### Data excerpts
[Start of section]

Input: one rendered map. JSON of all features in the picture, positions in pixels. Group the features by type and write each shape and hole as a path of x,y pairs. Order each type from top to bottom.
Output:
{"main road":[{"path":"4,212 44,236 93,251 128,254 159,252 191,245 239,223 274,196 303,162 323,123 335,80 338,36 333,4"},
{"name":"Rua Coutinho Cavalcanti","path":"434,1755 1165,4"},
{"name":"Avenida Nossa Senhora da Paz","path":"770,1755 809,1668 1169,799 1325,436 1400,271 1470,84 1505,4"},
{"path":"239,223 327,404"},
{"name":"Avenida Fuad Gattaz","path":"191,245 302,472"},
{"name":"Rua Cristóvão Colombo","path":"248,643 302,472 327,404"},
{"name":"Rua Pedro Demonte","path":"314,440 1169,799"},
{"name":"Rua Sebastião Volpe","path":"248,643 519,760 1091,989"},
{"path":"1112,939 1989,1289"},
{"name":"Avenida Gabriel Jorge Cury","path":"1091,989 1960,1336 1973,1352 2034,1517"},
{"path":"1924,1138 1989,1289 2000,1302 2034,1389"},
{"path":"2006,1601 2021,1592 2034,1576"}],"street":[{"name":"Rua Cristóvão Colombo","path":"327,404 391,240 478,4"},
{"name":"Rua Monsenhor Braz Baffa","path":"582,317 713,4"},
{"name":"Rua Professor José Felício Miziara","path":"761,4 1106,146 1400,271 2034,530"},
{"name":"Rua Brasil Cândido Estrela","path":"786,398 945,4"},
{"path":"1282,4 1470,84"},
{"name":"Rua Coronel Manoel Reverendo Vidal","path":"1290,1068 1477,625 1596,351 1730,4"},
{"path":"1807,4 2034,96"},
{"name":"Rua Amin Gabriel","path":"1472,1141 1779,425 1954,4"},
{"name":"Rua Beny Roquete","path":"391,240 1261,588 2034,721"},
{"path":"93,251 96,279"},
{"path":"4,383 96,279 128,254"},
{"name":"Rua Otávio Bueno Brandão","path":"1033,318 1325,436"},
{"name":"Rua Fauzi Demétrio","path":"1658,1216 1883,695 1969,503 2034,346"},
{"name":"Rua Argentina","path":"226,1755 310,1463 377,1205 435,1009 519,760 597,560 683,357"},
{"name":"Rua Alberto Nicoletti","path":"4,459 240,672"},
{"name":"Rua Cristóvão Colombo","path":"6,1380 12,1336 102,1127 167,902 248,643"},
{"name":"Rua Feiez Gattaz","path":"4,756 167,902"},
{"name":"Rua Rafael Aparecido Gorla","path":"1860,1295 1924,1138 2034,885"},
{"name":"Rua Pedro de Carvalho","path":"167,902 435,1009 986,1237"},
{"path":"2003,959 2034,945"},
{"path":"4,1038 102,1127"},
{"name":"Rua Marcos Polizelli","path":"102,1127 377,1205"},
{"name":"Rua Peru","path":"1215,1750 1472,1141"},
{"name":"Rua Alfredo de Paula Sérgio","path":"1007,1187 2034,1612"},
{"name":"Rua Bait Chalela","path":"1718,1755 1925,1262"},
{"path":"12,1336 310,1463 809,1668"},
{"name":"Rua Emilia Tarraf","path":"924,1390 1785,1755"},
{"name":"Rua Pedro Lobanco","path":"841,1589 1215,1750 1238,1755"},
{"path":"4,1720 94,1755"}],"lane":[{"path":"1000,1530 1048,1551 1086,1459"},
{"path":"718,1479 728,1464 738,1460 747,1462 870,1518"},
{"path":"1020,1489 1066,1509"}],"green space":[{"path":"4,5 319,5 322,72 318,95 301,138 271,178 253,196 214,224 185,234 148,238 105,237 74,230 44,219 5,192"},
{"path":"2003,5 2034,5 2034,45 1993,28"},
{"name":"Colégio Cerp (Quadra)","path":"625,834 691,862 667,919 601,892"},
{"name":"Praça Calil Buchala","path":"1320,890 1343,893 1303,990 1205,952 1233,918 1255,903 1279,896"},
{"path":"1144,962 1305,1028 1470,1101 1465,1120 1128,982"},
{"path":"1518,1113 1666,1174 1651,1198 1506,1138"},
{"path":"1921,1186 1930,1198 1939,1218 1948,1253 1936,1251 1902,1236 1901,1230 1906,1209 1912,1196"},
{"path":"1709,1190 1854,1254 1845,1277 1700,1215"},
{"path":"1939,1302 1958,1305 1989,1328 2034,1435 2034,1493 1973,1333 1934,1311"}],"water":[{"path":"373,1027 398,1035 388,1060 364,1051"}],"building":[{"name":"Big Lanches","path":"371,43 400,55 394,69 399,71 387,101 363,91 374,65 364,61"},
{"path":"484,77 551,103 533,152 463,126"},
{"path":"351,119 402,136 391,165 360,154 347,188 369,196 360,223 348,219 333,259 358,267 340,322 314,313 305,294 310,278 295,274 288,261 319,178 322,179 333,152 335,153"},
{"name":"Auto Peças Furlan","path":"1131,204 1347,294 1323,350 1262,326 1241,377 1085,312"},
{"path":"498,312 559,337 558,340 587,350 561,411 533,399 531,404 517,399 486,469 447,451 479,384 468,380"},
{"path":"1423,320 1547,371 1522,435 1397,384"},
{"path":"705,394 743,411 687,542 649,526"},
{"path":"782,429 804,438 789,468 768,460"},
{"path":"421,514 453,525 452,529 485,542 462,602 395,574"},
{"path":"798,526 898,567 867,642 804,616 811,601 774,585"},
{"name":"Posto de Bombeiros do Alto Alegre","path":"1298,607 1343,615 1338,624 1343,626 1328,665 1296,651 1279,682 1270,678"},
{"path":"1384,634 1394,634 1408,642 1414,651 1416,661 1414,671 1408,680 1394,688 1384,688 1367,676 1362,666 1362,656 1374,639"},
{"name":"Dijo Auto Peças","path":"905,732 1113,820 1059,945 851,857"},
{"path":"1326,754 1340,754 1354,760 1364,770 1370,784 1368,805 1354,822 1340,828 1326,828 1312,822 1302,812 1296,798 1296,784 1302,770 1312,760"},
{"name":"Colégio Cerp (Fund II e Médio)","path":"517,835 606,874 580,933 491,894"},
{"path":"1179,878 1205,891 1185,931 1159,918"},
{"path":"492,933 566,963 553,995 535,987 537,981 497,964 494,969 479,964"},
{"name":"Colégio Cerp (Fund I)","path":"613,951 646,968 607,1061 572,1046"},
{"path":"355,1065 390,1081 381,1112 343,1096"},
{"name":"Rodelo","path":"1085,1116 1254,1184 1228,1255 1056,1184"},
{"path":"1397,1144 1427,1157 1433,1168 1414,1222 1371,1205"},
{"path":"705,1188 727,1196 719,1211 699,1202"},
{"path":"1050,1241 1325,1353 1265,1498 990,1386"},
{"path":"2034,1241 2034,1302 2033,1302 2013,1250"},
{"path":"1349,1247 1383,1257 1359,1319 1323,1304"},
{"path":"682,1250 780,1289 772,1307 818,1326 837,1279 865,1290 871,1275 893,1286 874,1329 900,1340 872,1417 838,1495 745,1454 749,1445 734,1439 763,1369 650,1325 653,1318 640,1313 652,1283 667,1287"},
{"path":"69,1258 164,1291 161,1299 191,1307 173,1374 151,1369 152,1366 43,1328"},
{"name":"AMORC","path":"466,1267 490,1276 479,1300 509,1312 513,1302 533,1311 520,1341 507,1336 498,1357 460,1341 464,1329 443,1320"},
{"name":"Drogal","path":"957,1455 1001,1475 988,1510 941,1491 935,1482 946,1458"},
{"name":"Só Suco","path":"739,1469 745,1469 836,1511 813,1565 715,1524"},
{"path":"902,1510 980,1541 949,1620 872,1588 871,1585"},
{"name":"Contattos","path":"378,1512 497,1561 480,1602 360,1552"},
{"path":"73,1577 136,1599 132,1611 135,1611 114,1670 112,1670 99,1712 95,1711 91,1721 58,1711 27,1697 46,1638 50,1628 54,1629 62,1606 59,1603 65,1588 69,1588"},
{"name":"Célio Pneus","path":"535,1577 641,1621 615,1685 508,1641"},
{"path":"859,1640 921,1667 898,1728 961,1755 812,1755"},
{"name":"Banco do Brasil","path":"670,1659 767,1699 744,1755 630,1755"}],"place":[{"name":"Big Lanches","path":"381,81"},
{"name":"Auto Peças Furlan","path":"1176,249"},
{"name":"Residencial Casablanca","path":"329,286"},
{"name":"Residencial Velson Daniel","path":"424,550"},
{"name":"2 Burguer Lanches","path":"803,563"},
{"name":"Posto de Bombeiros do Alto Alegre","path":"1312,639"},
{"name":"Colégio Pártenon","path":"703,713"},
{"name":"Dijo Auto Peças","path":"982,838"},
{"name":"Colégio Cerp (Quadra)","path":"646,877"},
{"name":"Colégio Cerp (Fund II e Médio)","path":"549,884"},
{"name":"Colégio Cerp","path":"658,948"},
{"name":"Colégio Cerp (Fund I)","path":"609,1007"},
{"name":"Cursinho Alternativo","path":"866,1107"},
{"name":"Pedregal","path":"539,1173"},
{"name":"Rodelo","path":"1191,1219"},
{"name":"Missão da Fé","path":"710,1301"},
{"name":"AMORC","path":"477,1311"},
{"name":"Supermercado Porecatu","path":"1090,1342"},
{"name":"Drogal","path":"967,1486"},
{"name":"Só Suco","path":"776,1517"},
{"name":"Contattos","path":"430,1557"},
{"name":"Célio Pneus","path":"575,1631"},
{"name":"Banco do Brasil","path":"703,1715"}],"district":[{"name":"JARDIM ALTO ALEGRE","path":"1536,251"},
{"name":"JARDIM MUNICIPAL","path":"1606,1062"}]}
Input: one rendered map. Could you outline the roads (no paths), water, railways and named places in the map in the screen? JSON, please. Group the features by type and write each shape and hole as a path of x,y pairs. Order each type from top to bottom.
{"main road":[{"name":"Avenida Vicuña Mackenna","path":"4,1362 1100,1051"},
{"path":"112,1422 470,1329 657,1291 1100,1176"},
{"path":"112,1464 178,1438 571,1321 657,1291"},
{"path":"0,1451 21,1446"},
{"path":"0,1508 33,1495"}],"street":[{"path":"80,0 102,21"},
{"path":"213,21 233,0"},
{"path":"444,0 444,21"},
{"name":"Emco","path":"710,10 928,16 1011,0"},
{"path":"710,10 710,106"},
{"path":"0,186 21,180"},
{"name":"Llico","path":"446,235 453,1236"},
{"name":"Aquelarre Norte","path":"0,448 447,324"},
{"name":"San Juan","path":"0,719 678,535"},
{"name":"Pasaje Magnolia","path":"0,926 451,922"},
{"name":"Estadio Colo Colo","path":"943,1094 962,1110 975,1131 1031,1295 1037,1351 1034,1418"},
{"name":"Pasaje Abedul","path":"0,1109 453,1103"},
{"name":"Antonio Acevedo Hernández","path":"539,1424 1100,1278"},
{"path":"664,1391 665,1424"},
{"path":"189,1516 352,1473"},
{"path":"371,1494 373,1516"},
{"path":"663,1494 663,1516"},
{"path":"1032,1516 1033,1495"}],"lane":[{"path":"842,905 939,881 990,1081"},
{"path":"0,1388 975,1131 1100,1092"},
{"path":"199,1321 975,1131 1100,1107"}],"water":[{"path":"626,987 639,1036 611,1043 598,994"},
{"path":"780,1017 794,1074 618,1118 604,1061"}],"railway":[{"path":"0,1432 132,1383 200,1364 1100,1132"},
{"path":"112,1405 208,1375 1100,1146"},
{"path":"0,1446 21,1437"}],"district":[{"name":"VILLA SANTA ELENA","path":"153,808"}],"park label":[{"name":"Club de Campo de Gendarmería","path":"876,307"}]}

[End of section]

Report the number of lines above containing the string "Gattaz" as your sole answer.

### Output of the exercise
2